Importantly, our results are in accordance with previous studies highlighting a relationship between plasma apoE levels and metabolic complications. As discussed above, Brahimaj et al. have reported a positive association between apoE and T2D risk, even if the statistical significance was lost after adjustment for plasma TG [7]. In the German population-based KORA F4/FF4 study (including people with prediabetes), Huth et al. also found that apoE is positively associated with new-onset diabetes beyond classical risk factors such as HbA1c, age, and sex [44]. Moreover, a plasma proteome analysis combined with Mendelian randomization analysis further suggested causal effects of apoE2 protein on the development of metabolic syndrome in two cohorts (KORA and HUNT3) [45].

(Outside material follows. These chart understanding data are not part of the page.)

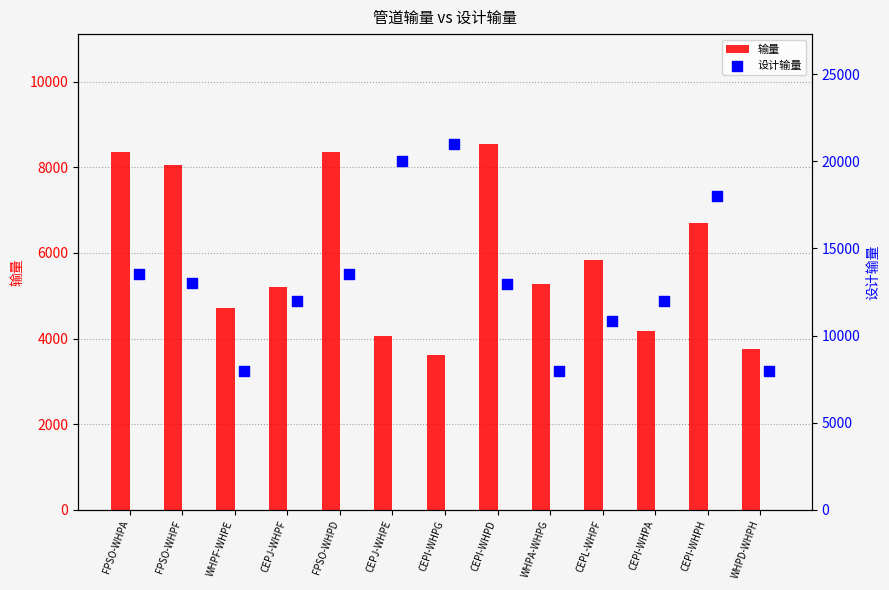

Which series reaches the minimum Y coordinate?

输量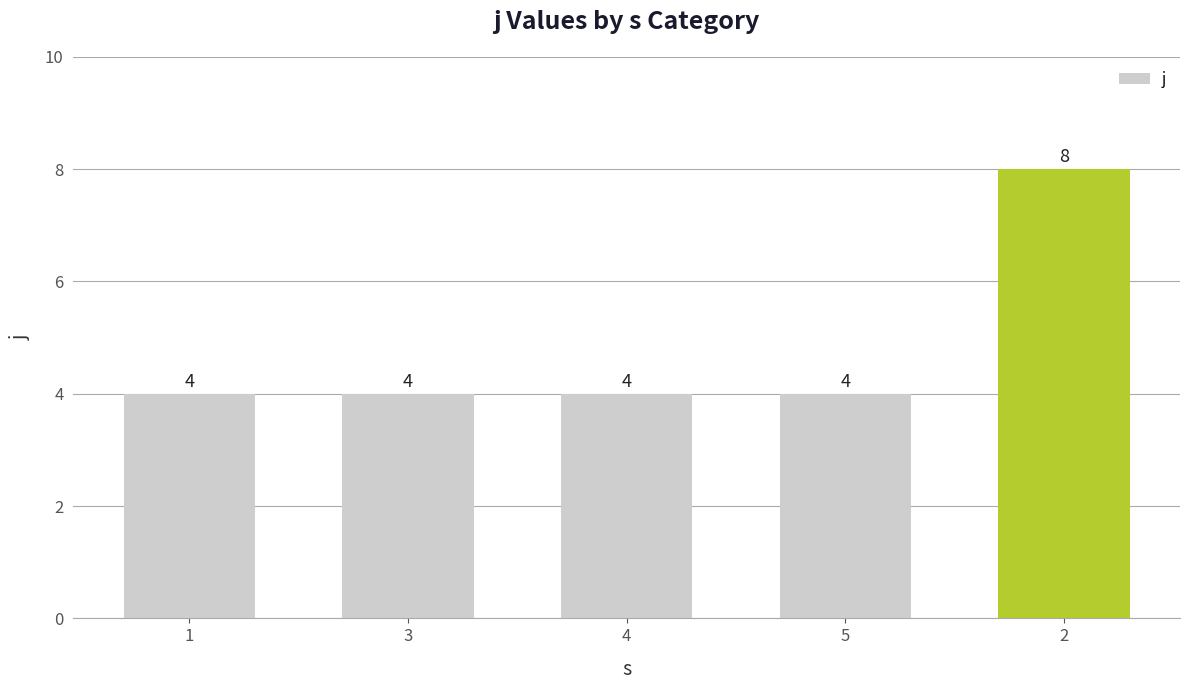

What is the difference between the values at 2 and 3?

4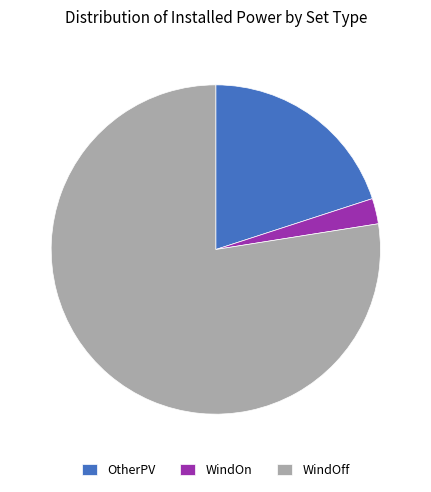

What is the largest slice in the pie chart?

WindOff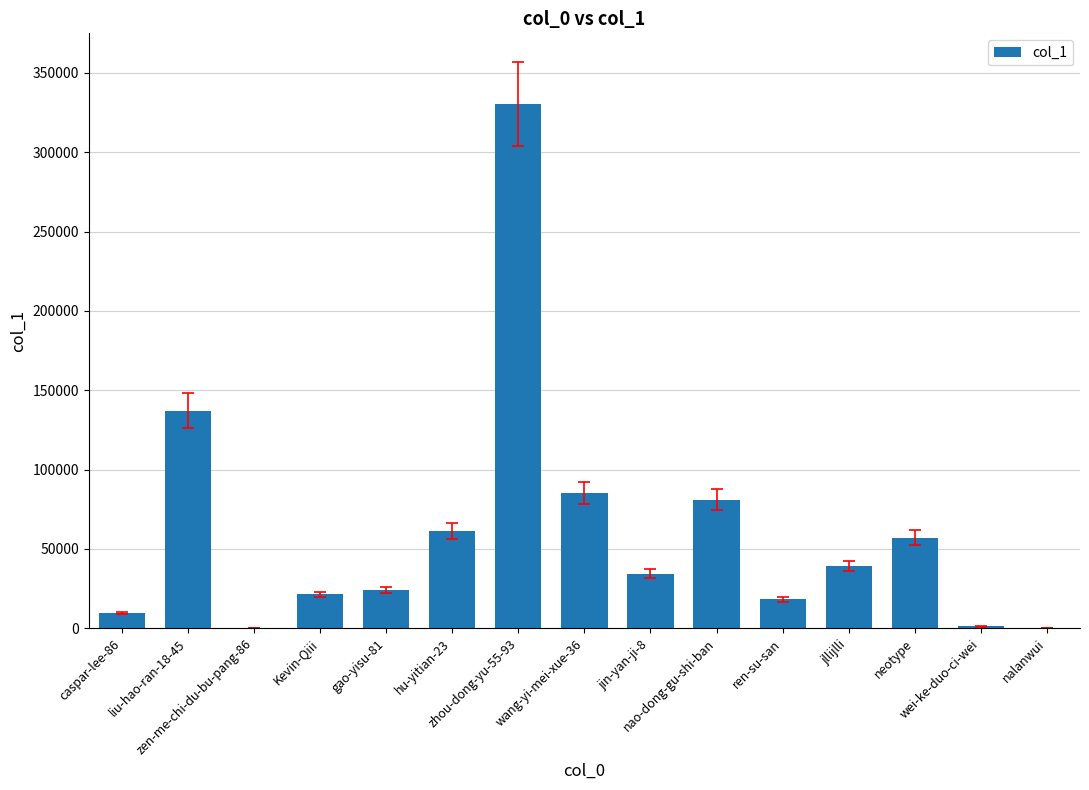

Are the bars horizontal?

No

Our study presents some limitations that must be acknowledged. Due to its exploratory approach, the alpha risk was set to 5% for each test without taking into account multiple testing. In addition, the relatively small size of our cohort limited the statistical power. Consequently, replication cohorts should be analyzed to assess the reproducibility of our results, especially for apoF, apoJ, and apoL1. Besides, our first objective was to investigate the possible associations between plasma concentrations of apolipoproteins and the risk of new-onset T2D in individuals with prediabetes beyond traditional risk markers. Hence, we did not consider this issue from the perspective of the added benefit of these biomarkers in prediction models (presenting area under the receiver operating characteristic (AUROC) or integrated discrimination index (IDI) calculation) as we did not aim to create a new predictive model of the risk of T2D. However, a major strength of our study is the simultaneous analysis of 16 apolipoproteins thanks to a multiplexed assay that has been carefully validated in terms of linearity, specificity, intra- and inter-assay precisions, accuracy, and stability after long-term storage and after multiple freeze/thaw cycles, making it suitable for cohort studies [19]. To the best of our knowledge, this study is the first to investigate so many apolipoproteins in a well-characterized at-risk population.

Conclusions

Here, we showed that the plasma levels of apoE are associated with the occurrence of T2D in individuals with prediabetes, independently of traditional risk factors. Aside from the reported association between HDL-C or plasma TG with the risk of T2D in the general population, these findings strengthen the predictive value of plasma apolipoproteins in the development of metabolic diseases. However, additional studies are required to further determine the importance of apoE concentrations in triglyceride-rich lipoproteins and HDL for T2D risk assessment and for deciphering the underlying pathophysiological mechanisms. Furthermore, this study unraveled possible associations of minor plasma apolipoproteins (apoF, apoJ, and apoL1) with T2D, which paves the way for further investigations.